| T.R | Title | User | Personal
Name | Date | Lines |
|---|
| 2204.1 | What the heck, give it a stab | VIKING::JANZEN | Tom FXO-01/28 228-5421 MSI ECL Test | Wed Dec 13 1989 14:11 | 35 |
| Models of musical sounds today are getting complicated, but and old,
simple, useful one that hammond organists learned was that different
color sounds have different amplitudes of harmonics.
If you played a simple pure tone, it has no harmonics.
If you play a pure tone of fundamental frequency 440 hertz, the only
tone in the air is a sine tone of 440 hertz; your ear will distort it
if it is loud enough.
If you play a "sawtooth" wave, it has plenty of sine tone harmonics.
they are called harmonic because their frequencies are integral
multiples of the fundamental.
Say you played the tone, the fundamental tone of which is harmonic #1,
at 440Hz. The sine wave harmonic components are:
harmonic# frequency
1 * 440 = 440Hz
2 * 440 = 880Hz
3 * 440 = 1320Hz
4 * 440 = 1760Hz
A sine wave component is described mathematically by 2 * pi * frequency
* time. Time is in seconds and pi = 3.14159265358979...
The frequency is in this example 440 * harmonic number.
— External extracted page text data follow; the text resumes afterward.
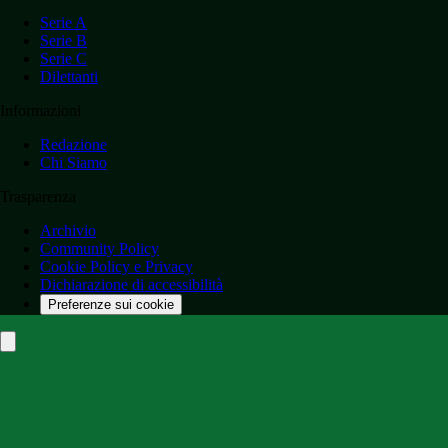
Serie A
Serie B
Serie C
Dilettanti
Informazioni
Redazione
Chi Siamo
Trasparenza
Archivio
Community Policy
Cookie Policy e Privacy
Dichiarazione di accessibilità
Preferenze sui cookie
Harmomics 1,3,5,7 are odd harmonics. harmonics 2,4,6,8 are even
harmonics.
More recent studies show that real instruments change their harmonic
content dramatically from instant to instant. An oboist, for example,
changes the loudness of harmonics above the fundamental to change the
apparent loudness, but the amplitude of the fundamental doesn't change
much; the same is often true of trumpet. So a loud trumpet and a quiet
trumpet have different harmonic structures, or probabilities or
tendencies (to stay the nitpickers).
Tom
|
| 2204.2 | oops | VIKING::JANZEN | Tom FXO-01/28 228-5421 MSI ECL Test | Wed Dec 13 1989 14:14 | 9 |
| I should have said that a sine component is described by
sin(2 * pi * f * t)
= sin( omega * t)
t is time, pi = 3.14159..., f = frequency.
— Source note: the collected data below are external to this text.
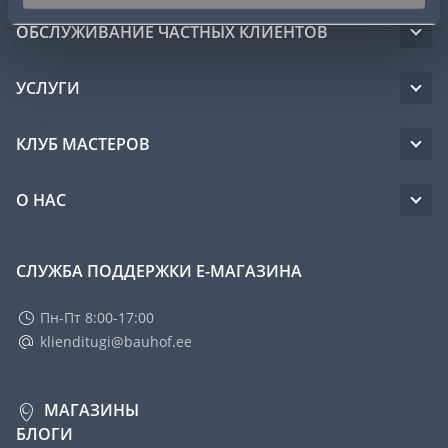
ОБСЛУЖИВАНИЕ ЧАСТНЫХ КЛИЕНТОВ
УСЛУГИ
КЛУБ МАСТЕРОВ
О НАС
СЛУЖБА ПОДДЕРЖКИ Е-МАГАЗИНА
Пн-Пт 8:00-17:00
klienditugi@bauhof.ee
МАГАЗИНЫ
БЛОГИ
You could also include phase:
voltage or pressure = sin(omega*t + phi)
phi=phase, in radians.
The way sound travels in air is a thermodynamic problem.
Tom
|
| 2204.3 | Loudness vs Amplitude | WOOF::DRIGIAN | | Wed Dec 13 1989 14:20 | 7 |
| RE: 2204.1
Would you please explain the difference between loudness and amplitude.
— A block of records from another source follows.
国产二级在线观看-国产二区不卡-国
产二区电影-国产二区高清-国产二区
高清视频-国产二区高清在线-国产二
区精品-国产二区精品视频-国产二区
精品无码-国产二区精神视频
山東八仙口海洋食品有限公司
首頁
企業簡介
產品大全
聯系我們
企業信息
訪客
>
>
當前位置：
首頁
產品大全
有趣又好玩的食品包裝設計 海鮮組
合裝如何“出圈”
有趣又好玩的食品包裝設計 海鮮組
I thought that the amplitude of a wave determined it's spl (sound
pressure level) to the ear or in my terms it's loudness?
Bryon
|
| 2204.4 | | VIKING::JANZEN | Tom FXO-01/28 228-5421 MSI ECL Test | Wed Dec 13 1989 15:01 | 7 |
| I also forgot to mention the amplitude of the harmonics.
In a sawtooth the amplitude of a harmonic is 1/n times the amplitude of
the fundamental, where n is the harmonic number.
Loudness is a sensation of the ear; amplitude is a physical quantity.
I am guessing that amplitude rises with peak air pressure, but apparent
loudness is said to rise more slowly in a logarithmic way.
Tom
|
| 2204.5 | What, I Can't Hear You? | DRUMS::FEHSKENS | | Thu Dec 14 1989 08:56 | 11 |
| re .3 - The problem is that perceived loudness and SPL (a physical
quantity) are not the same. Amplitude can be converted to SPL,
but what the ear and brain do is a different matter. Perceived
loudness is a function of frequency content, accommodation, the
state of your ear, etc.
Notice I keep saying "perceived" loudness. You can measure it until
it gets inside your head.
len.
|
| 2204.6 | Other thoughts | WOOF::DRIGIAN | | Thu Dec 14 1989 09:26 | 24 |
| Do you know anything about what happens when it gets in your head. I
saw a show once that gave a demonstration of what they figured sound
sounded like befor the ear lobe and structure distorted it. They
created a plastic/rubber ear and attacked a mic where the hole to you
inner ear would be. They recoreded sound throught the mic and then
tryed to figure out how much the sound differed from the source,
accounting for that difference, they created a recording to play on
television that was surposed to be tanted to make up for the distortion
created by the ear.
All of that accounts for the physical changed created by the outer ear,
but then what? Does anybody have a good understaning of how we
perceive sound?
I have heard a few things like, we hear logrithmically with respect to
perceived loudness. And I have heard that we take spacial clues from
the front wave of sound. I fact I have heard of a man that is
recreating the way a fire/police sirene sounds by creating short mulit
frequency tone bursts, this is surposed to allow bystanders to
perceive the location of the oncomming police car better.
Anybody else have any ideas, comments, CORRECTIONS???
Bryon
|
| 2204.7 | on sirens... | KEYBDS::HASTINGS | | Thu Dec 14 1989 12:53 | 17 |
| re: the police/fire siren thing
I heard something on the radio about that. I can't remember the
guy's name but he called himself a "sound sculptor" What he did was to
come up with a way of modulating frequencies, that in taking advantage
of the dopler shift, created a siren that was much more effective in
doing what sirens should do. (Get people out of the way!)
If you were behind, or to the side of, the vehicle with this siren
you would hear a sort of musical warble. If you were in front of such a
vehicle (in the way) the sound would contain much more higher
harmonics. Psycologically the sound seems much more URGENT! In addition
the wide frequency spectrum used makes it very easy to locate the
source, hence you don't have to crane your neck around to find it. They
played simulations of it over the radio. Very effective!
regards,
Mark
|